Classifier-Free Guidance Approach

Updated 10 November 2025

Classifier-Free Guidance is a mechanism in conditional diffusion models that linearly combines conditional and unconditional denoisers to improve sample quality.
It uses a guidance scale to steer samples towards high likelihood regions, balancing enhanced fidelity with a trade-off in diversity.
CFGibbs introduces a stochastic Gibbs-like iterative method to recover the missing Rényi correction, yielding superior fidelity-diversity trade-offs in image and audio synthesis.
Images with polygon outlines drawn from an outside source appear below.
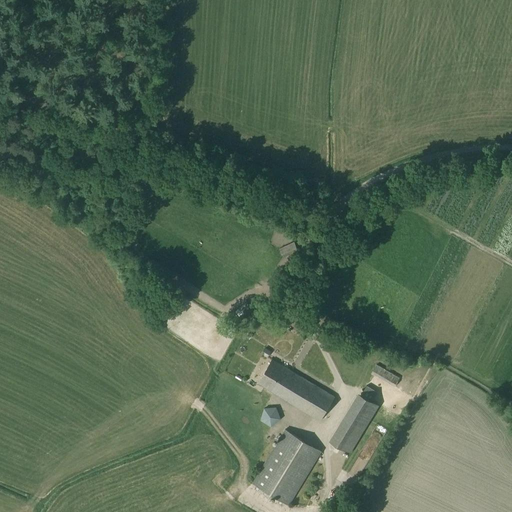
[(283,258),(297,251),(293,243),(278,250),(283,258)]
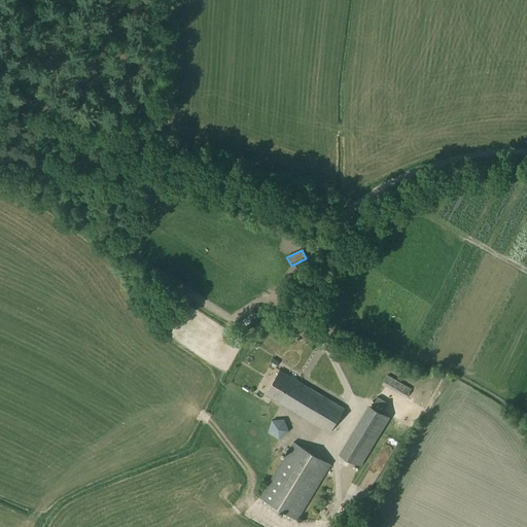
[(247,331),(260,319),(253,311),(240,323),(247,331)]
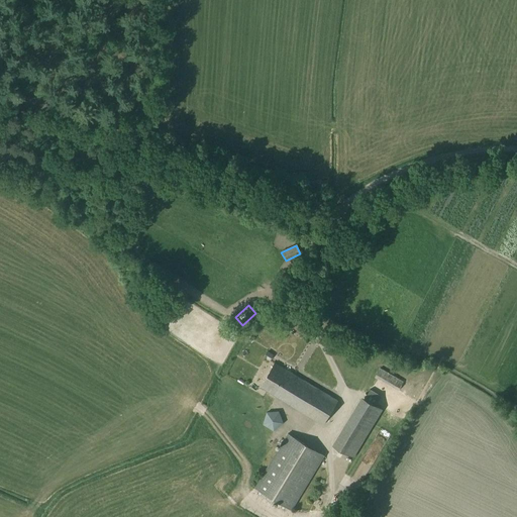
[(323,426),(337,402),(276,364),(261,388),(323,426)]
Classifier-free guidance (CFG) is a mechanism in conditional diffusion models that linearly combines the outputs of the conditional and unconditional denoisers to increase the fidelity and semantic alignment of generated samples. While CFG is widely adopted for improving visual quality and prompt adherence, it introduces a trade-off: higher guidance scale enhances sample fidelity at the cost of reduced diversity. Recent work has established that conventional CFG does not correspond to a fully consistent denoising diffusion model (DDM), and omits a theoretically necessary correction—motivating new algorithms such as Classifier-Free Gibbs-like Guidance (CFGibbs) to address this deficiency and improve sample quality-diversity trade-offs (Moufad et al., 27 May 2025).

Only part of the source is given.